Philip Guenther wrote:
Tim Showalter <tjs(_at_)psaux(_dot_)com> writes:
Michael Haardt wrote:
Shouldn't the implementation be free what to convert them to? It may
chose a different unicode representation. Do we need to enforce UTF-8?
I realize the language in 3028 clearly implies implementations are
required to convert to UTF-8 but if an implementation wants to use UCS-4
or UCS-2 or UTF-7 internally, that must be allowed. The specification
has no power to specify behavior that can't be externally observed, and
the text you cited is just wrong.
...
For 3028bis, 2.7.2, paragraph 2, how about:
Comparisons are performed in Unicode. Implementations convert
text from header fields in all charsets [HEADER-CHARSET] to
Unicode as input to the comparator (see 2.7.3).

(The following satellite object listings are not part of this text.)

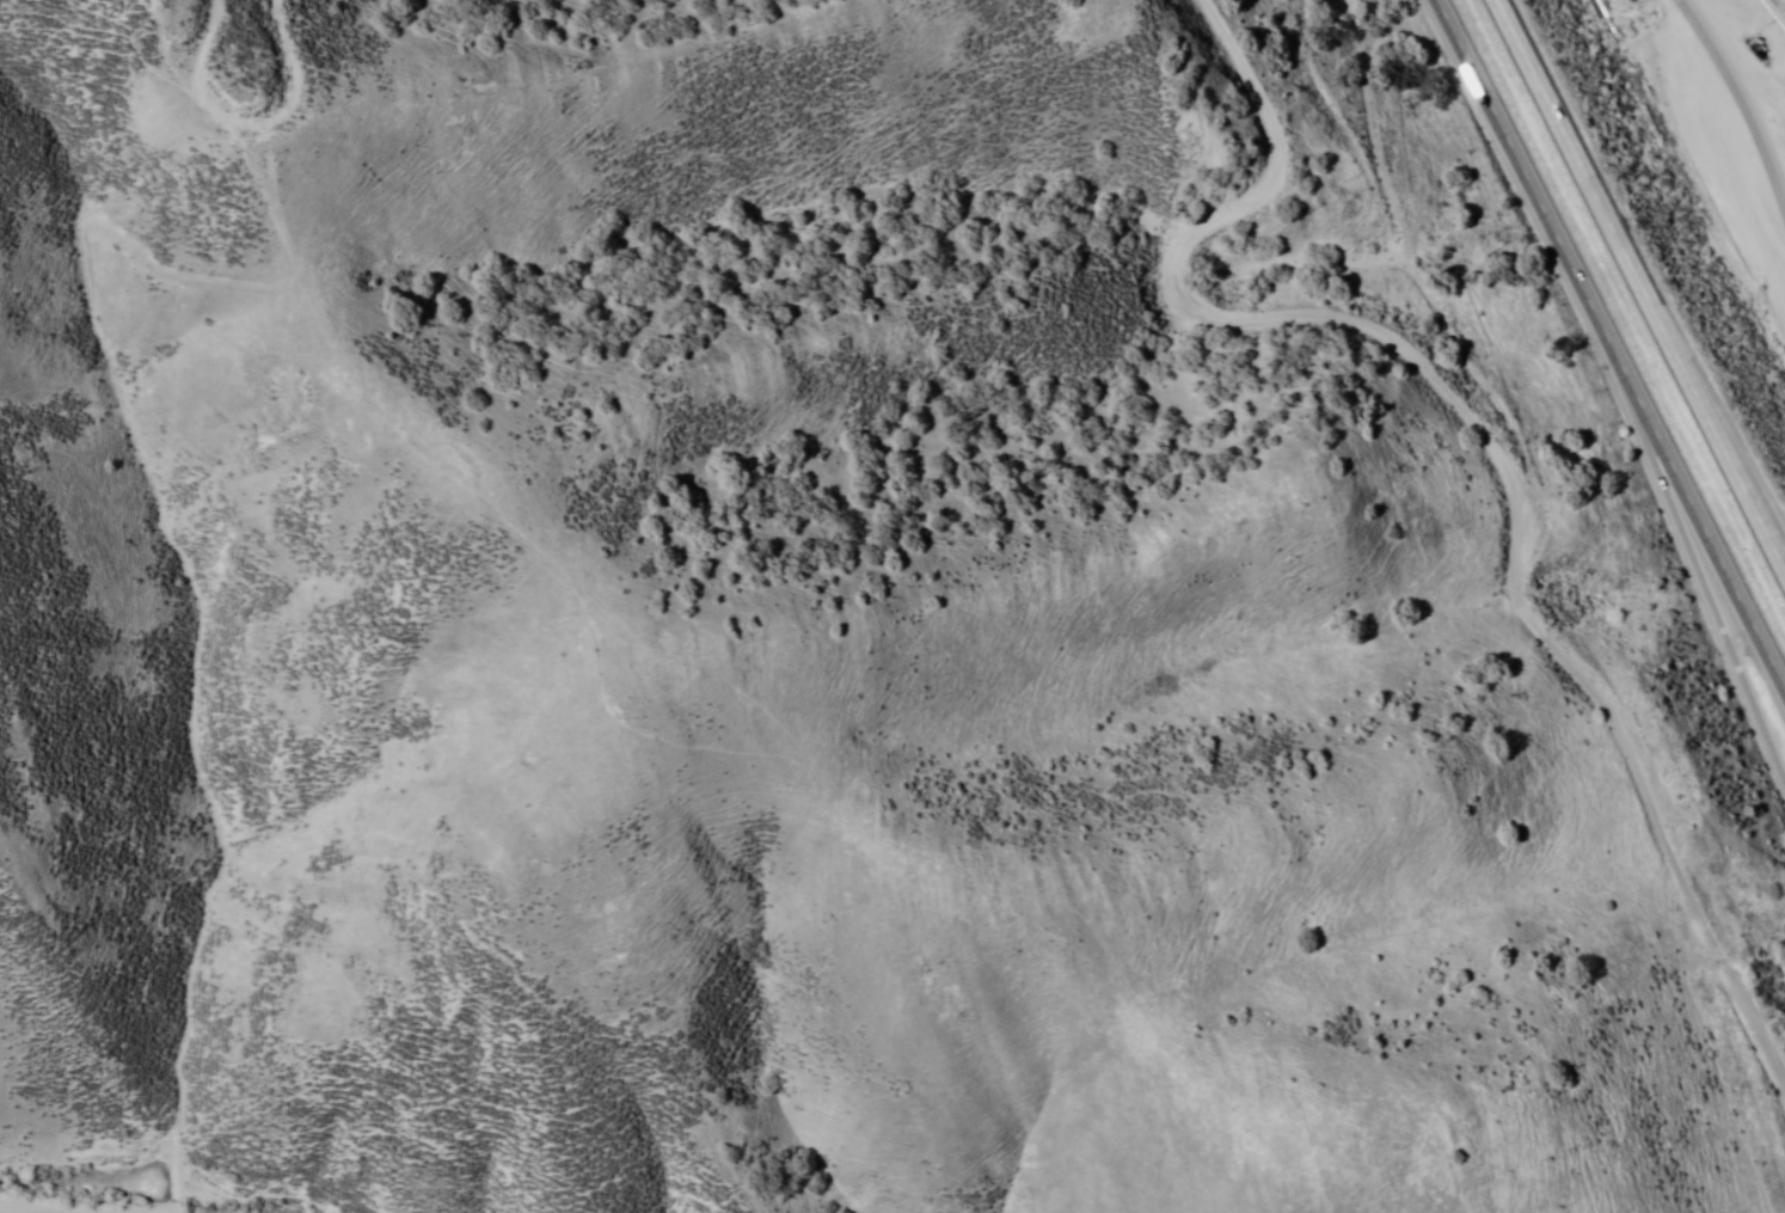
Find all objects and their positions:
road: (1740, 104)
road: (258, 129)
road: (1641, 289)
road: (1605, 345)
road: (1486, 447)
road: (1753, 501)
road: (1712, 603)
road: (36, 1205)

Implementations
must be capable of decoding US-ASCII, ISO-8859-1, the US-ASCII
Shouldn't this be MUST?
subset of ISO-8859-* character sets, and UTF-8.

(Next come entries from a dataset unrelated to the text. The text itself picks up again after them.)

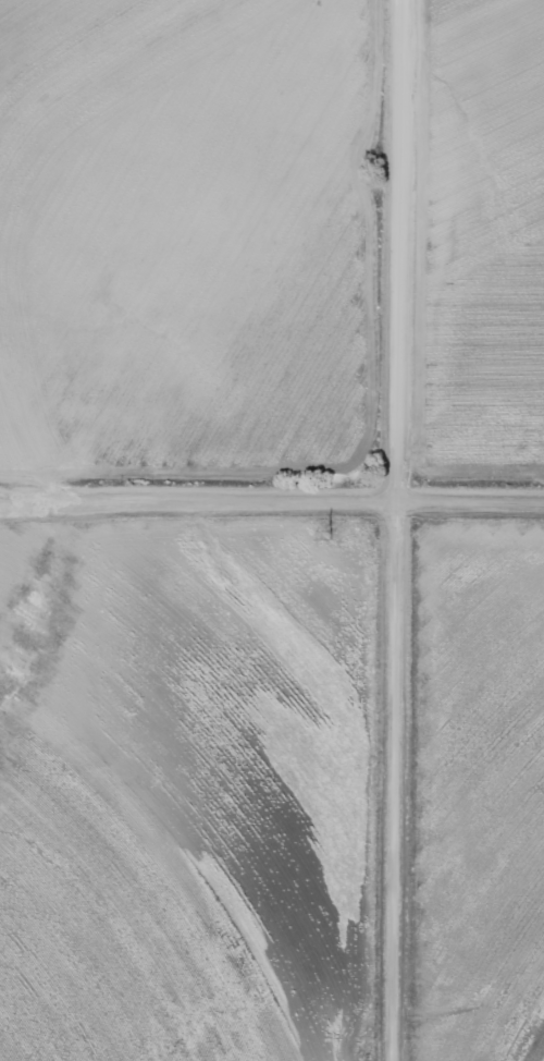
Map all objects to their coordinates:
road: (272, 497)
power tower: (322, 527)
road: (391, 530)

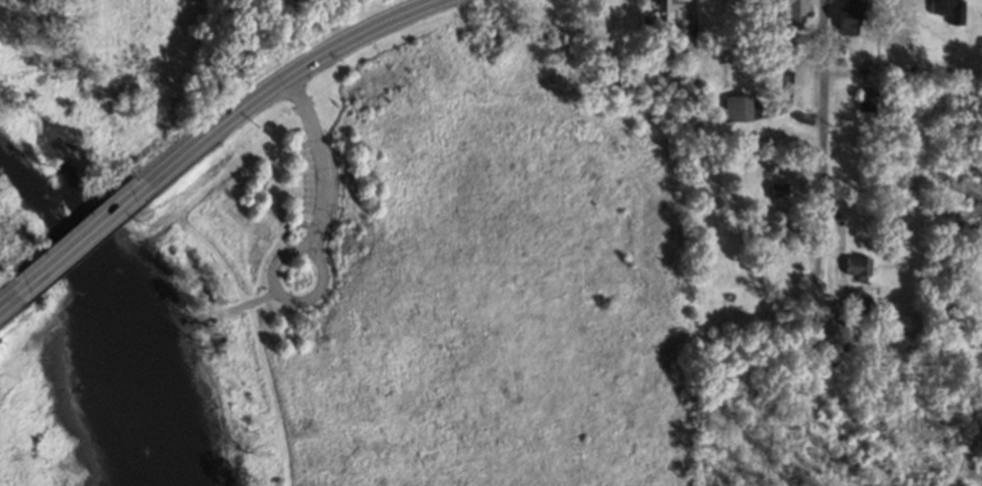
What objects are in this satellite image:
building: (950, 9)
building: (669, 10)
building: (794, 14)
building: (848, 23)
road: (284, 78)
building: (868, 99)
building: (738, 109)
road: (820, 153)
parking lot: (308, 182)
building: (778, 190)
road: (901, 211)
river: (49, 216)
road: (84, 237)
road: (313, 242)
road: (226, 264)
building: (859, 268)
road: (83, 297)
river: (84, 297)
road: (263, 298)
road: (8, 302)
river: (135, 390)
road: (964, 455)

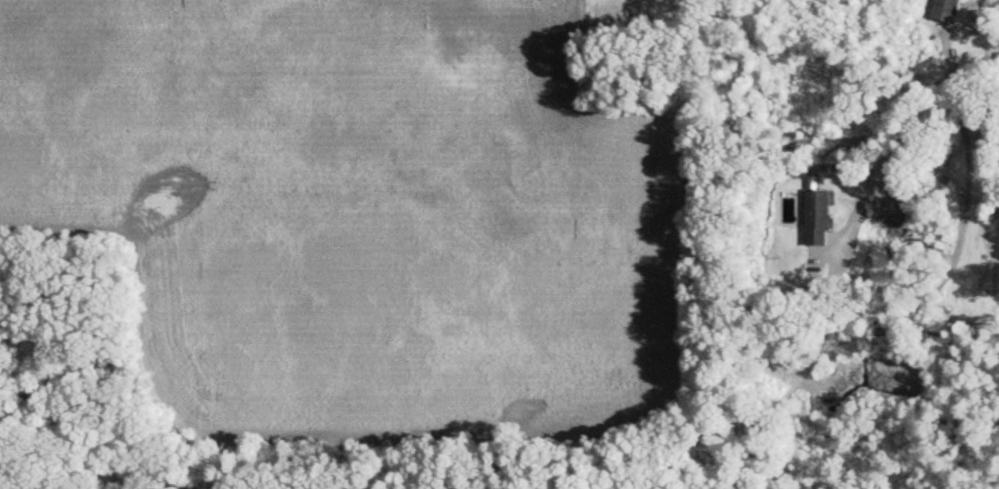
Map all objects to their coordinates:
road: (894, 137)
building: (812, 218)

with the new normative reference:
[HEADER-CHARSET] Moore, K., "MIME (Multipurpose Internet Mail
Extensions) Part Three: Message Header
Extensions for Non-ASCII Text", RFC 2047,
November 1996
Sounds good to me.
Hmm, I think the paragraph needs to also specify that text in unknown
charsets never matches, no?
(You can't just map them to U+FFFD (replacement character) because you
don't know how many characters are encoded!)
Alexey